What is P-CAB (Potassium-Competitive Acid Blocker)?

What is P-CAB (Potassium-Competitive Acid Blocker)?

P-CABs are a novel class of gastric acid suppressants that directly and reversibly block the potassium-binding site of the H+/K+-ATPase proton pump, offering more rapid, potent, and sustained acid inhibition compared to traditional proton pump inhibitors (PPIs). 1

Mechanism of Action

P-CABs work fundamentally differently from PPIs:

• Direct competitive inhibition: P-CABs competitively block the potassium-binding site of the proton pump through reversible ionic binding, preventing potassium from accessing the pump 1
• No prodrug activation required: Unlike PPIs, P-CABs do not require acid activation and are not prodrugs, allowing immediate pharmacologic effect 1, 2
• Acid-stable formulation: P-CABs remain stable in acidic environments, eliminating the need for enteric coating 1

Key Pharmacologic Advantages Over PPIs

Rapid onset of action: P-CABs achieve antisecretory effect within 2-3 hours of the first dose, reaching maximal acid suppression within 1 day compared to 3-5 days for PPIs 1, 2

Extended duration:

• Half-life of 6-9 hours versus 1-2 hours for PPIs 1
• Maintain target intragastric pH >4 for up to 85% of a 24-hour period (20 hours) at therapeutic doses 2
• Provide superior nighttime acid control 1

Consistent efficacy across populations: P-CABs are not metabolized by CYP2C19, eliminating the genetic variability that affects PPI metabolism and therapeutic response 1, 3

Flexible dosing: Can be taken with or without food at any time of day, unlike PPIs which require administration 30-60 minutes before meals 1

Available P-CAB Agents

Examples include vonoprazan, tegoprazan, revaprazan, fexuprazan, linaprazan, zastaprazan, and keverprazan 1

Vonoprazan is the most extensively studied and is FDA-approved in the United States for 2:

• Healing of all grades of erosive esophagitis
• Maintenance of healed erosive esophagitis
• Relief of heartburn in non-erosive GERD
• Treatment of H. pylori infection (in combination with antibiotics)

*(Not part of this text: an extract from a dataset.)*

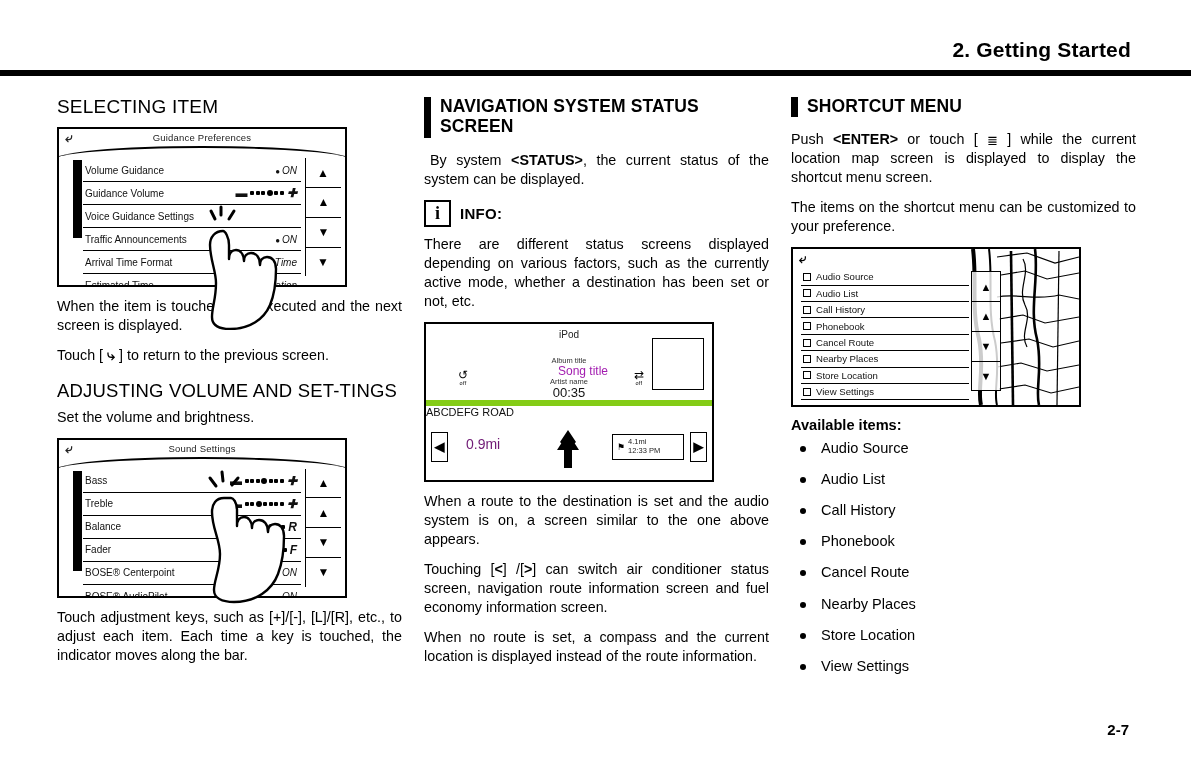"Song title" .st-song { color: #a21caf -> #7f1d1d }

Current Clinical Role Per AGA Guidelines (2024)

Where P-CABs SHOULD be used 1:

• Severe erosive esophagitis (Los Angeles grade C/D) that has failed twice-daily PPI therapy
• H. pylori eradication regimens (may replace PPIs for most patients)

Where P-CABs MAY be considered 1:

• Selected patients with documented acid-related reflux failing twice-daily PPIs
• Potential utility in on-demand therapy for heartburn (pending more data)
• Potential utility in bleeding peptic ulcers with high-risk stigmata (pending more data)

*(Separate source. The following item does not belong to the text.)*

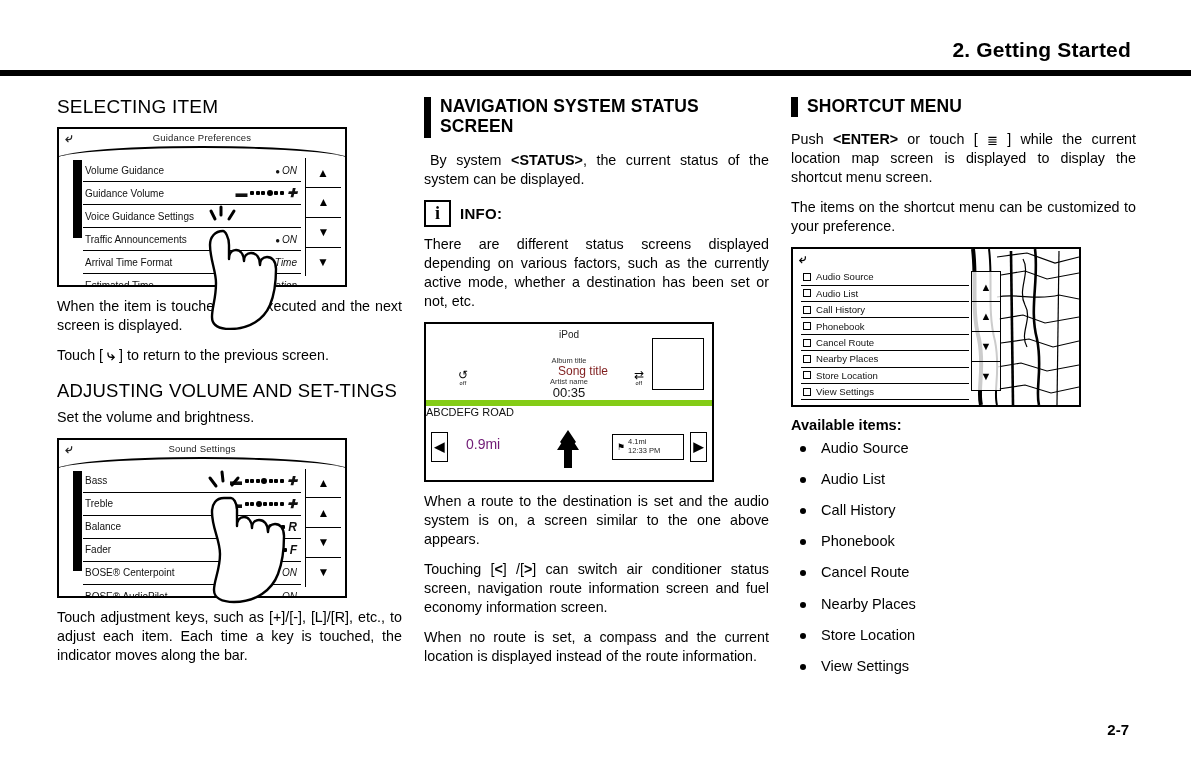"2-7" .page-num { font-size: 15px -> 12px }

Where P-CABs should generally NOT be used as first-line 1:

• Uninvestigated heartburn or non-erosive GERD
• Mild erosive esophagitis (LA grade A/B)
• Routine peptic ulcer disease treatment or prophylaxis
• Any acid-related condition where clinical superiority over PPIs has not been demonstrated

Safety Considerations

Shared risks with PPIs: Both classes carry similar concerns related to profound acid suppression, including increased risk of enteric infections and C. difficile 1, 3

Hypergastrinemia: P-CABs elevate serum gastrin levels higher than PPIs, though levels return toward baseline within weeks after discontinuation 1, 3, 2

Limited long-term data: While short-term and medium-term safety profiles are comparable to PPIs, extensive long-term safety data is still accumulating 1, 3

Drug interactions: Vonoprazan is contraindicated with rilpivirine-containing products per FDA labeling 3, 2

Critical Practical Limitations

Cost barrier: P-CABs are significantly more expensive than generic PPIs, which limits accessibility and may not be cost-effective even when modestly clinically superior 1

Insurance authorization: Greater obstacles exist in obtaining payor coverage compared to PPIs 1

Dosage adjustments needed: Vonoprazan requires dose reduction in severe renal impairment (eGFR <30 mL/min) and moderate-to-severe hepatic impairment (Child-Pugh B/C) for certain indications 2

Common Pitfall to Avoid

Do not use P-CABs as routine first-line therapy simply because they are "newer" or theoretically superior—the AGA explicitly recommends against this approach based on cost, access barriers, and lack of demonstrated clinical superiority in most acid-related conditions 1. Reserve P-CABs for patients with severe disease or documented PPI failure where their pharmacologic advantages translate into meaningful clinical benefit.